Lorsque nous échangions nos dernières balles avant l’été sur Table Tennis, KDD et moi éprouvions le sentiment d’une saison touchant à sa fin. On aurait pu faire le bilan de nos conversations, évoquer le souvenir de nos débats exaltés ; nous aurions pu nous asseoir en terrasse et laisser se dérouler devant nous le spectacle érotomane estival, mais nous préférions jouer nos dernières balles, faire encore quelques échanges avant de nous séparer. Pourquoi ? Parce qu’avec Table Tennis le monde tourne autour de l’idée d’une table, de deux raquettes et une balle, et que dans les multiples relations possibles qui s’y noue, la réalité y devient soudainement plus belle, le ping-pong nécessairement mieux que le ping-pong, et notre relation d’autant plus partagée. Mais dans Table Tennis il y a plus que l’idée de chaque chose, de la table, la balle, un sport, le sportif, tout y prend une valeur excessive, supplémentaire, plus épaisse et raffinée à la fois. La simulation est conforme à l’image du réel dont elle s’inspire tout en étant constamment sur-valorisée, sur-signifiée, sur-imprimée. Le ping-pong y est autant un enjeu de formes et de trajectoires précises qu’un projet esthétique existentiel de passage qui nous fait vivre le temps d’une partie. Le vecteur d’une éternité palpable où durant un échange le temps se dilue dans la réalité grossissante des ralentis ou des inserts sur une balle décisive. Toute une mise en scène de l’imprévisible permettant de transformer Table Tennis en un cinéma dont nous écrivons la fiction plastique, émotive et interpersonnelle.

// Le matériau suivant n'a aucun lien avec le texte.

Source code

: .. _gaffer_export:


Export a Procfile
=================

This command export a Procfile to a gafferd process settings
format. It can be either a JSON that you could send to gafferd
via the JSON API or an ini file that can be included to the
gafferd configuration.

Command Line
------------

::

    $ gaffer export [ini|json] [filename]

Avec nos duels, c’était notre histoire que nous inventions en même temps, une manière de pratiquer l’échange des balles comme celui des mots, d’alterner les moments où l’un domine le jeu de l’autre comme la rhétorique. Façon aussi de jauger les capacités de l’autre sans jamais le juger, mais toujours de prendre en considération les paramètres, il ne fallait pas espérer gagner avec Kumi contre Mark, il ne fallait pas croire toucher la vérité sans connaître cette formule mathématique. Au jeu des balles fusant comme les verbes, l’échange se substituait à celui de la parole. Sans nous en apercevoir, à travers Table Tennis nous menions une nouvelle forme de conversation où la discursivité passait par l’interactivité. Rien de neuf, cela est conforme à tous les jeux de sport ? Pourtant non. D’abord parce que le jeu dépend de votre adversaire, ensuite parce que Table Tennis réduit le monde à l’essentiel, une table. Nous avions troqué la terrasse de café à celle virtuelle d’un jeu de ping-pong, et sans nous en apercevoir. C’est presque beau.

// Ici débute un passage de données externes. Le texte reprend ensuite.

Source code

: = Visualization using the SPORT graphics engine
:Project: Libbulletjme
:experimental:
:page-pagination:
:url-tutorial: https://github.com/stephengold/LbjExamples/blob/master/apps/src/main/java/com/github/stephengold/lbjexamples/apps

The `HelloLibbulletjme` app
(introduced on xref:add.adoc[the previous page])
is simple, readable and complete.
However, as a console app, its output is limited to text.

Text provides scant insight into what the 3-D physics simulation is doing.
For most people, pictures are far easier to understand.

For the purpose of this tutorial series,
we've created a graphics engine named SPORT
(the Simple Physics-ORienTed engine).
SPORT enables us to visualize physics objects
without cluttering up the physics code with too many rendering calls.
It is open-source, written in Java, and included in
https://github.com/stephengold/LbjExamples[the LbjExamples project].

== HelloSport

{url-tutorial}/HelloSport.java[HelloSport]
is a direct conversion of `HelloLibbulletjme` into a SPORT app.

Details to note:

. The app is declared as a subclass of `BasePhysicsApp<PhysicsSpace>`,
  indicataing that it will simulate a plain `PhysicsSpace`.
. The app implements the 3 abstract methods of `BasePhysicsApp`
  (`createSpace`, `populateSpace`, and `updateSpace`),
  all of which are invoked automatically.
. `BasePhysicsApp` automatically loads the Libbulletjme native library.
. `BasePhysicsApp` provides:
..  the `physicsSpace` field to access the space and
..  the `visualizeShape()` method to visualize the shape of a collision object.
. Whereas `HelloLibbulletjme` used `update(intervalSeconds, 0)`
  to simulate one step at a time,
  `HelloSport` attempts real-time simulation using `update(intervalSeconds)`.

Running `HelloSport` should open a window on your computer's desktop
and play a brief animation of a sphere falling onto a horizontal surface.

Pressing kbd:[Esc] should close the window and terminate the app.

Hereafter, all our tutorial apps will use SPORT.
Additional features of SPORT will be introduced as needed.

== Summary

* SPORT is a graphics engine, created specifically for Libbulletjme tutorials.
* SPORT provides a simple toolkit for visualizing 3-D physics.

Il y a aussi une manière d’habiter le jeu de Rockstar, de s’y installer, d’en faire partie comme on souscrirait à un club très privé californien. Son ambiance lounge, son atmosphère feutrée, ses musiques cool, ses lumières sensuelles chaleureuses, tout participe à faire du ping-pong l’ultime sport branché de référence. Si tout n’était pas si immédiat dans le plaisir que donne Table Tennis, on aurait pu dire qu’il est snob, presque élitiste ou un objet très chic. Alors qu’au fond Table Tennis est généreux, tout ça il nous le donne pour rien, l’accès au raffinement d’un sport fétichisé en accessoire de luxe, il nous l’offre sans prétention et pour une somme dérisoire. Il nous permet de diverger vers un lieu où existe la possibilité de vivre et échanger quelque chose intensément au sein d’un espace qui nous met dans des conditions idéales. Table Tennis était donc bien devenu notre nouvelle terrasse, le lieu privilégié et cosy d’où mener nos échanges, faire comparaître nos idées les plus folles, les théories les plus risquées, comme nous tenterions un smash infaisable. Car dans Table Tennis tout participe au confort, au sentiment d’aisance et de classe, rien que par le lieu d’où il existe, sa console, tout en étant un espace où la figuration théorique des idées peut épouser les trajectoires formelles de la balle d’une manière tout aussi folles que les énoncés. Nous ne nous croyions pas branché, et nous l’étions devenus sans le vouloir. Nous croyions avoir cessé la discussion pour nous effacer silencieux devant l’écran, alors que l’échange n’avait que divergé selon d’autres médiations, à la fois plus secrètes et évidentes, synthétiques et plastiques, visuelles et sonores. Table Tennis était le lieu des prolongations, une fenêtre ouverte vers des nouvelles formes de discussions inattendues. On n’aurait pu l’imaginer.